この事件ではドリームチームと呼ばれた弁護団に注目が集まった。弁護団は単なる殺人事件ではなく人種問題を絡めたうえ、作中で白人の陪審員を増やしたように、12人の陪審員のうち9人をシンプソンと同じ黒人にしている。
12人の陪審員は無罪とみなすも
本作でゴルゴのターゲットとなるのは、黒人の女性秘書を暴行して殺した白人の青年レイモンド。数々の証拠により有罪確実と思われたものの、彼の父親が世界的な飲料メーカーの社長だったことで、裁判対策としてありとあらゆる手を使って無罪をもぎ取ろうとしてくる。
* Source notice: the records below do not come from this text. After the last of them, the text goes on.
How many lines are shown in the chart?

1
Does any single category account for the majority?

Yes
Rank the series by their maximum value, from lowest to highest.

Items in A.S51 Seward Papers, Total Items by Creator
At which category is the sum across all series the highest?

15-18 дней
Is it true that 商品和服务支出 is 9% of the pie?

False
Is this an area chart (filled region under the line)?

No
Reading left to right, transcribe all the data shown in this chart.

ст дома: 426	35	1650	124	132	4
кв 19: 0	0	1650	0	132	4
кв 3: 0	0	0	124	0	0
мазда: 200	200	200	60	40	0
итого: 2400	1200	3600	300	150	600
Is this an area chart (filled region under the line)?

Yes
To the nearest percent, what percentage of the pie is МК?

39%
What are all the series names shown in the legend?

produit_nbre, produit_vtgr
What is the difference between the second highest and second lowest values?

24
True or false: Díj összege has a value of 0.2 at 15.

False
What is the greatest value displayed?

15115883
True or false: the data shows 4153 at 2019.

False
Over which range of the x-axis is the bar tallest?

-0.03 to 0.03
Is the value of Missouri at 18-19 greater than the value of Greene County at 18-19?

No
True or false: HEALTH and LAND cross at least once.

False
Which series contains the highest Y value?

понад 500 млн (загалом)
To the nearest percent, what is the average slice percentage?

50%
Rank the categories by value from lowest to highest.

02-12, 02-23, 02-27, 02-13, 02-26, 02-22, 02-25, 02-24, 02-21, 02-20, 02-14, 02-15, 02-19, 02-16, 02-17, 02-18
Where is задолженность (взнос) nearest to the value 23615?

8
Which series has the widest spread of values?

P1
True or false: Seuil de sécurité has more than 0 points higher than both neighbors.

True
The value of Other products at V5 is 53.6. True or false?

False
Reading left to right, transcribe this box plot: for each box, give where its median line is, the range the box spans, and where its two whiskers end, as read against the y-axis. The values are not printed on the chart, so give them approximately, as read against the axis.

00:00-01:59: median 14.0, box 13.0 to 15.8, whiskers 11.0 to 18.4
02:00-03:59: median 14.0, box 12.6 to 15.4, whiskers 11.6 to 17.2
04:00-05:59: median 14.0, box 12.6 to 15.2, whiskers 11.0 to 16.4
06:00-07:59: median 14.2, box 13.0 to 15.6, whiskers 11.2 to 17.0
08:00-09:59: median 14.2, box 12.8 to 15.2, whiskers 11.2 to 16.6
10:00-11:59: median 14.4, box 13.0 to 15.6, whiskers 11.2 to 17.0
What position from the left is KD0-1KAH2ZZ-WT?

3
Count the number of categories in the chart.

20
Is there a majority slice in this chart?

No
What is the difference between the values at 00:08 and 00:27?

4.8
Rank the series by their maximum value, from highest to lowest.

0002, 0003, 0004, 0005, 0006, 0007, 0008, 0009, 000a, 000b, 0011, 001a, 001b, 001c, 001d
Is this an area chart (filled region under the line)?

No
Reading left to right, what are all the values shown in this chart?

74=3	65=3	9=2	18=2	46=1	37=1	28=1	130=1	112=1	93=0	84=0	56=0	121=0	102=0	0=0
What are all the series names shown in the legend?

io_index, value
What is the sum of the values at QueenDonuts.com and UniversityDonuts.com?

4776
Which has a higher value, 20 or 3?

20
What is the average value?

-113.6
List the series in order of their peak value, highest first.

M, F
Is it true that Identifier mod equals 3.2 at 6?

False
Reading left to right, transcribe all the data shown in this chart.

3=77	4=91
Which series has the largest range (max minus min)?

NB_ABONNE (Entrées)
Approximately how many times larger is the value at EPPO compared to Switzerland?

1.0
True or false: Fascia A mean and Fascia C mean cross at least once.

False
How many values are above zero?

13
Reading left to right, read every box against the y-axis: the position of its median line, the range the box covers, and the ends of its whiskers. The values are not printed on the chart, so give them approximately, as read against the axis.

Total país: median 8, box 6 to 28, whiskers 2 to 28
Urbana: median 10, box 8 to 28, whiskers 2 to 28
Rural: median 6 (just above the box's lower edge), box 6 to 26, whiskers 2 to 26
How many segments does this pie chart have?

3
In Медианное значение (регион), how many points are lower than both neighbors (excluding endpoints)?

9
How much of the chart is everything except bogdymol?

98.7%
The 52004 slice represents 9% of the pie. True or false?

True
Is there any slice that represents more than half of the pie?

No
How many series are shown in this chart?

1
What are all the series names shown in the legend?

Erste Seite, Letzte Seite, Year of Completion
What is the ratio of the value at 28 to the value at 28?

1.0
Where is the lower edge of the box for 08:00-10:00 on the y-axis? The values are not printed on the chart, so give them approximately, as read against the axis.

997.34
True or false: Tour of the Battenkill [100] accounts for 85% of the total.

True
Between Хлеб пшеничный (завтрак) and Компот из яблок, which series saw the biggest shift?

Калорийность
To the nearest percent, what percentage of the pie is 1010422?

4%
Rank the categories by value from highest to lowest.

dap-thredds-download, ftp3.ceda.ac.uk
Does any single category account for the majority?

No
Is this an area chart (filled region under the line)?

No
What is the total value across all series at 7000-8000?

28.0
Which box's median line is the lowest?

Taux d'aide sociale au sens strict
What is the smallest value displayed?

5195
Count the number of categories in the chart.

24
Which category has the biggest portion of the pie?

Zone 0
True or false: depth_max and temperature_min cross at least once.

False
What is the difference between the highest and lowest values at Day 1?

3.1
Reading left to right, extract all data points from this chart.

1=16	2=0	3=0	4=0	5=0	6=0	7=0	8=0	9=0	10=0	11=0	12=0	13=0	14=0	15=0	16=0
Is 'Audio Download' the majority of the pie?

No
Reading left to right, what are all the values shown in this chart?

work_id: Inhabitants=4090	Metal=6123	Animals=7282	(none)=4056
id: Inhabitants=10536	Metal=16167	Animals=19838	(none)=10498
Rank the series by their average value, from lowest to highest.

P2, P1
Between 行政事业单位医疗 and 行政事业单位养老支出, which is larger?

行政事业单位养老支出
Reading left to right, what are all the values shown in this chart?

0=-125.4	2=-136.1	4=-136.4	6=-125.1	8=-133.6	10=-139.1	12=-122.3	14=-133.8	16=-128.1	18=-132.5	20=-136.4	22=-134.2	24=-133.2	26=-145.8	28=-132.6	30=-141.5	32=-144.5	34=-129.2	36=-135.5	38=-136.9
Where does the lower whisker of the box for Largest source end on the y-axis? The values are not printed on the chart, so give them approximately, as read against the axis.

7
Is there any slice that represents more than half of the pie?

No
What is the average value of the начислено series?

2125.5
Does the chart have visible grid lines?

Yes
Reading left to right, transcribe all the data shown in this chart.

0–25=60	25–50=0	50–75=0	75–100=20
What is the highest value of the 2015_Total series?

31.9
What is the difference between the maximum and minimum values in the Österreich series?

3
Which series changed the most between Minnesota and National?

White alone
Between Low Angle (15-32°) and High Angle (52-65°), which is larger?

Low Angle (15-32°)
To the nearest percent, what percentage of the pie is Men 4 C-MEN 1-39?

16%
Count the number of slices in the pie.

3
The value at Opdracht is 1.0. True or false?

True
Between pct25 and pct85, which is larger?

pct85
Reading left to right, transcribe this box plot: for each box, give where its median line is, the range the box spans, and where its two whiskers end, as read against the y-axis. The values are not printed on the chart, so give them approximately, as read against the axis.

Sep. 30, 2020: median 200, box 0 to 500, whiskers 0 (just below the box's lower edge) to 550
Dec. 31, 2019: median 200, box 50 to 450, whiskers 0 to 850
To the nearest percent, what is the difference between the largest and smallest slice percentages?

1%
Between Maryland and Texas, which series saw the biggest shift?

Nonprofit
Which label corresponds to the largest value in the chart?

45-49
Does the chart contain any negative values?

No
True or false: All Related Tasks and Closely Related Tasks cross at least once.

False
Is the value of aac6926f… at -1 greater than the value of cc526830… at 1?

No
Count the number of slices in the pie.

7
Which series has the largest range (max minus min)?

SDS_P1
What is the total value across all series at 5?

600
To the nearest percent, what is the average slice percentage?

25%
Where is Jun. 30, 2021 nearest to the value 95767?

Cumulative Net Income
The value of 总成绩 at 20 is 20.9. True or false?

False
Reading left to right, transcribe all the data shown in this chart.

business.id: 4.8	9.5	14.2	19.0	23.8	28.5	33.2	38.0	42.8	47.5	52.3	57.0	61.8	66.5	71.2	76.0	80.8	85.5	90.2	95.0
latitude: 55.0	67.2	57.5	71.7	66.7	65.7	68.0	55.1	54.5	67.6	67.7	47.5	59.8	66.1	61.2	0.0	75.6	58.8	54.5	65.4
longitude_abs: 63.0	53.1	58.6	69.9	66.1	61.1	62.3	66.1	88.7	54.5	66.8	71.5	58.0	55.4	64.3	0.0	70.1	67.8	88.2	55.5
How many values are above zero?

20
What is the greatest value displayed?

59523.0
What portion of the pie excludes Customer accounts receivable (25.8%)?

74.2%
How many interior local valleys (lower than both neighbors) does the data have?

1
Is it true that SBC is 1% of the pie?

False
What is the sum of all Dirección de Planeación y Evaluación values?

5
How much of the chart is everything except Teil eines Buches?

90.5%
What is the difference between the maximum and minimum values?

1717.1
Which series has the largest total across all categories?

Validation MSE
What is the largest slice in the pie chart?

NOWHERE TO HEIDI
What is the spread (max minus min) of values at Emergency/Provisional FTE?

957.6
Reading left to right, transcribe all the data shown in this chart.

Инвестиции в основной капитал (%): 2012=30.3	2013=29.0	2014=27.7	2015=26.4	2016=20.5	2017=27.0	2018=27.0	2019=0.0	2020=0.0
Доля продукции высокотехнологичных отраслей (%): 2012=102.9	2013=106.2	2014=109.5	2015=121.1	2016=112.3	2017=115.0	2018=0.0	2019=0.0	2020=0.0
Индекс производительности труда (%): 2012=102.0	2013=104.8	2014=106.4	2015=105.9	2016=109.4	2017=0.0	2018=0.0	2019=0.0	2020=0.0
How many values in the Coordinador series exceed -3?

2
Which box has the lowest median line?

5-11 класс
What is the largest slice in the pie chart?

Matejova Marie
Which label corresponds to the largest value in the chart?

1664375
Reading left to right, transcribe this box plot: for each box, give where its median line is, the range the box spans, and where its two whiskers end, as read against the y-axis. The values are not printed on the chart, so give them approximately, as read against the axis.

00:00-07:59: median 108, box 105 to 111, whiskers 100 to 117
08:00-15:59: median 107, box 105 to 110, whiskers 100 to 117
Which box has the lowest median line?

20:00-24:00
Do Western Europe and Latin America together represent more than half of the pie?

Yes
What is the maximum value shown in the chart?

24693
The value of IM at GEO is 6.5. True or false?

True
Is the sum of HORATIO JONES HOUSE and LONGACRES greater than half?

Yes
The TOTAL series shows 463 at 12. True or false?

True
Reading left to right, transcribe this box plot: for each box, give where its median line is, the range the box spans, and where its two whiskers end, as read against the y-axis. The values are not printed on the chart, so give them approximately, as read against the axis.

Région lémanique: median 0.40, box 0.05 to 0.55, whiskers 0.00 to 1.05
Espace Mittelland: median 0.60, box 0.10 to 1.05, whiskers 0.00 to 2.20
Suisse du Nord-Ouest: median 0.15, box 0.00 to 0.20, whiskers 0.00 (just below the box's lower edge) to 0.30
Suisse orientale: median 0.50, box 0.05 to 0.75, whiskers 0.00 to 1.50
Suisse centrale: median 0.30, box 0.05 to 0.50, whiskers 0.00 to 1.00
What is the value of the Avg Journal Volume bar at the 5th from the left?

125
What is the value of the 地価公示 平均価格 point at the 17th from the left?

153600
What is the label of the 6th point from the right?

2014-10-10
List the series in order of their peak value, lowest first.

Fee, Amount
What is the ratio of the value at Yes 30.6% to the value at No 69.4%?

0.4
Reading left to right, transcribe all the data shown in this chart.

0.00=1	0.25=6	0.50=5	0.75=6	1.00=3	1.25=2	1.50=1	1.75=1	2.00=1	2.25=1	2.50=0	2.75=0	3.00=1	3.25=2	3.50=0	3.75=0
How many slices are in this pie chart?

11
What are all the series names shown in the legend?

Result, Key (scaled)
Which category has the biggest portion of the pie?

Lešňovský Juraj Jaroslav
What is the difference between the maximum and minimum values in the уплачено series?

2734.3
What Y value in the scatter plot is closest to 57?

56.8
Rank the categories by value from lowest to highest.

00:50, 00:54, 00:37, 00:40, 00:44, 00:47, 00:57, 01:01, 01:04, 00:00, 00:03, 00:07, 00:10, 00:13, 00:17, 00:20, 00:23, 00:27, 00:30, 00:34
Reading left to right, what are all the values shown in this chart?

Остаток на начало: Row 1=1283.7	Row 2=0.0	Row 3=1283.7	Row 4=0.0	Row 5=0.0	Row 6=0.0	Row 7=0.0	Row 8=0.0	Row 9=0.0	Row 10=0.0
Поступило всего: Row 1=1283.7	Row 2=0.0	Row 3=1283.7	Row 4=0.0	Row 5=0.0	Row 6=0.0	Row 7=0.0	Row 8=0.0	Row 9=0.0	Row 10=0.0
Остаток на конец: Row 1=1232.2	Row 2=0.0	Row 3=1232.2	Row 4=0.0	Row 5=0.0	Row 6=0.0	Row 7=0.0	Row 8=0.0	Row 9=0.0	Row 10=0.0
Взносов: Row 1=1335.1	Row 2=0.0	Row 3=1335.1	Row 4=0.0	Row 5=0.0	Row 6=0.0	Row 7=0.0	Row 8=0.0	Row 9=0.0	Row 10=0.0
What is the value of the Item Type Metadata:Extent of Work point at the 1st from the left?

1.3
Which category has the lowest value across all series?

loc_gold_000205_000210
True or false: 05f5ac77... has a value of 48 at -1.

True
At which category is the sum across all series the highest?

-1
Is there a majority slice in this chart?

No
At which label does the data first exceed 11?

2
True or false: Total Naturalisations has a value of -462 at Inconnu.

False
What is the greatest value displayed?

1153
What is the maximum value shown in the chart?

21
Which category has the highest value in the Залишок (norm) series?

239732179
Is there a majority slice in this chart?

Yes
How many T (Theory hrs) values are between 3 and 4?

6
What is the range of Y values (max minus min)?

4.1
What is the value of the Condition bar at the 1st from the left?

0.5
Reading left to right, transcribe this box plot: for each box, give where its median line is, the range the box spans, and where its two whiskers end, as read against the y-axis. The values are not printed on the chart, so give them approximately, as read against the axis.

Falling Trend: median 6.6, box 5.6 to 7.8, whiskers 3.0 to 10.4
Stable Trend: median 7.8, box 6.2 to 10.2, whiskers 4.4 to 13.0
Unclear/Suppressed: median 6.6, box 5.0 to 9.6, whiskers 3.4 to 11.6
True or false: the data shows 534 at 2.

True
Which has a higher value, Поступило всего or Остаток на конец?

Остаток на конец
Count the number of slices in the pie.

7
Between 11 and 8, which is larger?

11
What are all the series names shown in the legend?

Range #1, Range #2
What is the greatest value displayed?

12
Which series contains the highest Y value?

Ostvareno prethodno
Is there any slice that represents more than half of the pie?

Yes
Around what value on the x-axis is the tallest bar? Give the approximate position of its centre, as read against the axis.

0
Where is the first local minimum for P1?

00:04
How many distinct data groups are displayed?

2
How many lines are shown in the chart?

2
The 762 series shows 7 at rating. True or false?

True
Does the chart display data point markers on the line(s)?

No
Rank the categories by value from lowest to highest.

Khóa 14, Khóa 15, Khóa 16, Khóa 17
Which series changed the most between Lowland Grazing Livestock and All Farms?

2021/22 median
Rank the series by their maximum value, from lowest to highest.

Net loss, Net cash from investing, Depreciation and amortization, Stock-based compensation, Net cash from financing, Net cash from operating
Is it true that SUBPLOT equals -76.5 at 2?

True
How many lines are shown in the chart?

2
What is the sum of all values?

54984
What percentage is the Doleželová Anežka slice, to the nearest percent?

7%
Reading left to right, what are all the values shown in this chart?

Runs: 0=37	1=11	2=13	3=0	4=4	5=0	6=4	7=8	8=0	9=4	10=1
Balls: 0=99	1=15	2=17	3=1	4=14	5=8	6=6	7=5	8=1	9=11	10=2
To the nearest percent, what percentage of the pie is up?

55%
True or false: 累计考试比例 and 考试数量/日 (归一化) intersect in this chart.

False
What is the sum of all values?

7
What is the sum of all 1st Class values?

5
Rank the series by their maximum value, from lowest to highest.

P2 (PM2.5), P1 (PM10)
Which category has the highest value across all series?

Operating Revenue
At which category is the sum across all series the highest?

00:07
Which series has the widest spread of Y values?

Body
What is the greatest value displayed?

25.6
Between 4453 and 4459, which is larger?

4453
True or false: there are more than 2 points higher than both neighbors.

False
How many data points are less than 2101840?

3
有能な弁護士を雇い、150人にも及ぶ陪審員候補の経歴を徹底的に調べ、買収や脅迫ですら辞さない構えを見せる。それらの工作が実って結果的に12人の陪審員は無罪の判決を下すのだが、被害者の父親から依頼されたゴルゴが13人目の陪審員となったことで最後にどんでん返しが待っている。
悲劇の繰り返しを避けたFBI
日系3世フランク・トウゴウとなったゴルゴは軽微な事件で逮捕・拘留されることで、レイモンドに接近し有罪を確認する。ゴルゴが世界的なスナイパーであると思い出した検事はニューオーリンズFBI支局に確認をとる。そこで登場するのが『マークのリクエスト』のテッド・キャメロンだ。
2年前に新人捜査官だったテッドは教育係のウイリアム・ワトソン主任を狙撃されており、「この男には興味を持たない方がいい……現に私の上司は頭を撃ち抜かれて……」と忠告している。さて検事やテッドが追及した場合、ゴルゴの銃口は彼らに向けられたのだろうか。